The major difference between the SBIR and STTR is that the STTR requires the small business to partner/collaborate with a U.S. non-profit research institution, while the SBIR allows you partner/collaborate. In both cases (SBIR and STTR) the award goes to the small business i.e. it is the primary contractor or grantee and the non-profit research institution is the sub-contractor.

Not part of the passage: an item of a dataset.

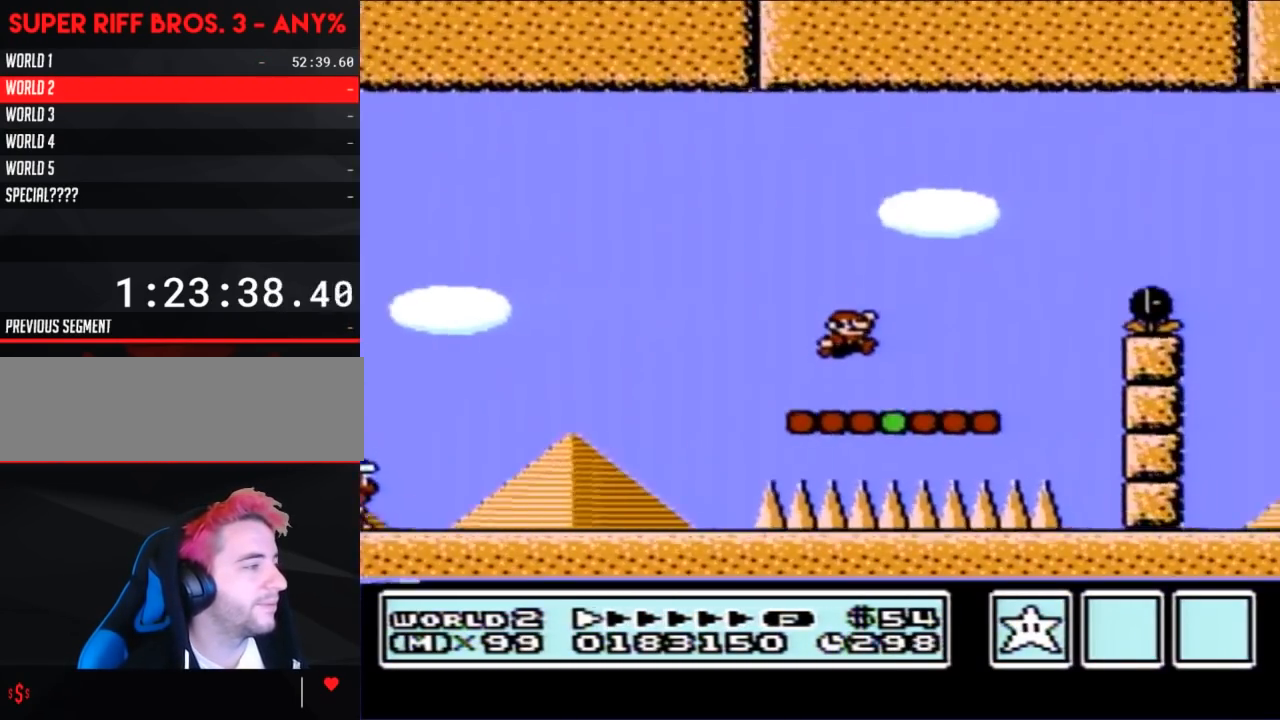
{"buttons": ["B", "DPAD_RIGHT"], "events": [[217, "A", "down"], [467, "A", "up"]]}
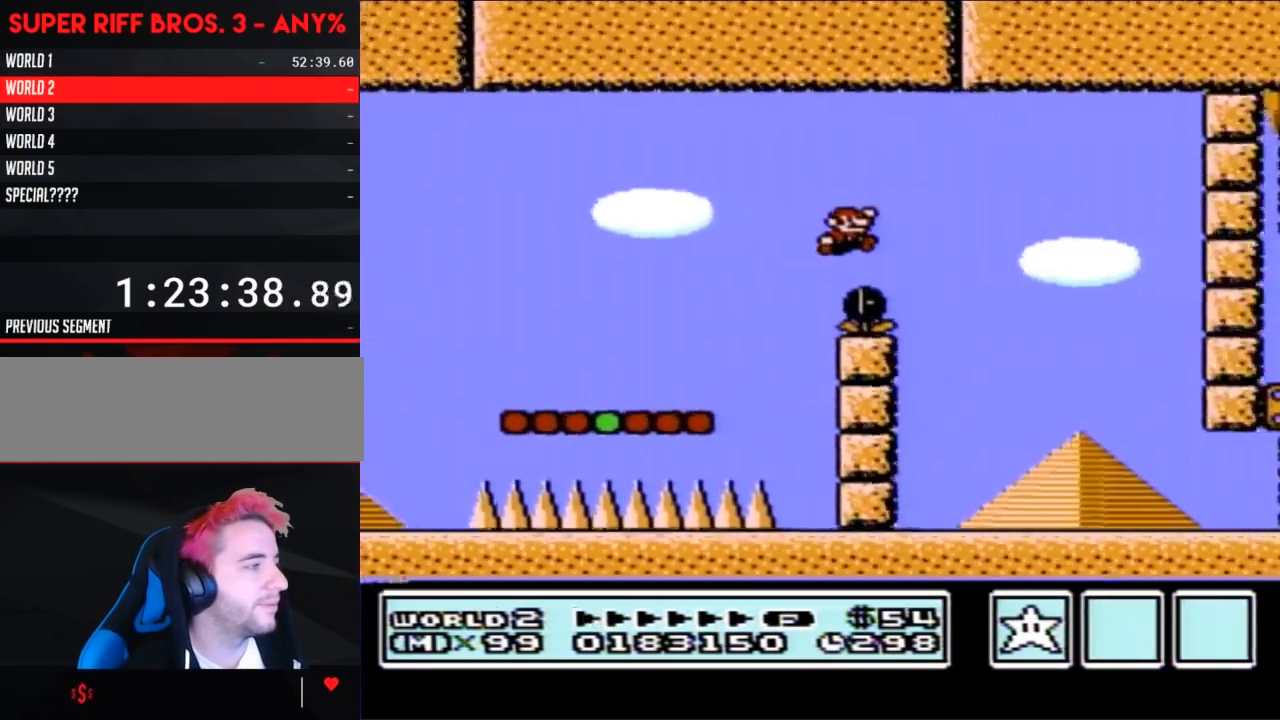
{"buttons": ["B", "DPAD_LEFT"], "events": [[33, "DPAD_RIGHT", "up"], [167, "DPAD_LEFT", "down"]]}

U.S. non-profit research institution:
Under STTR, the small business needs to do a minimum of 40% of the work under the agreement and the U.S. non-profit research institution need to do a minimum of 30% of the work in Phase I
Under SBIR, the small business needs to do a minimum of two-thirds of the work and can subcontract one-third of the work in a Phase I. The small business will complete a minimum of 50% of the work in Phase II
SBIR | STTR | |
Phase I - Feasibility/Proof-of-Concept | Up to $150K for 6 months | Up to 225K for 12 months |
Phase II - Development | Up to $1M for 24 months | Up to $1M for 24 months |
Partner - Academic, Non-Profit or Federally Funded R & D Center |
Optional | Required |
Budget Allocation Phase I | Minimum of 2/3 to the small business |
Min. of 40% to small businesses Min. of 30% to research partner |
Primary Employment of Principal Investigator (PI) | small business | either small business or research partner |
There are agency differences so be sure to check the solicitation for the specific requirements for proposal development.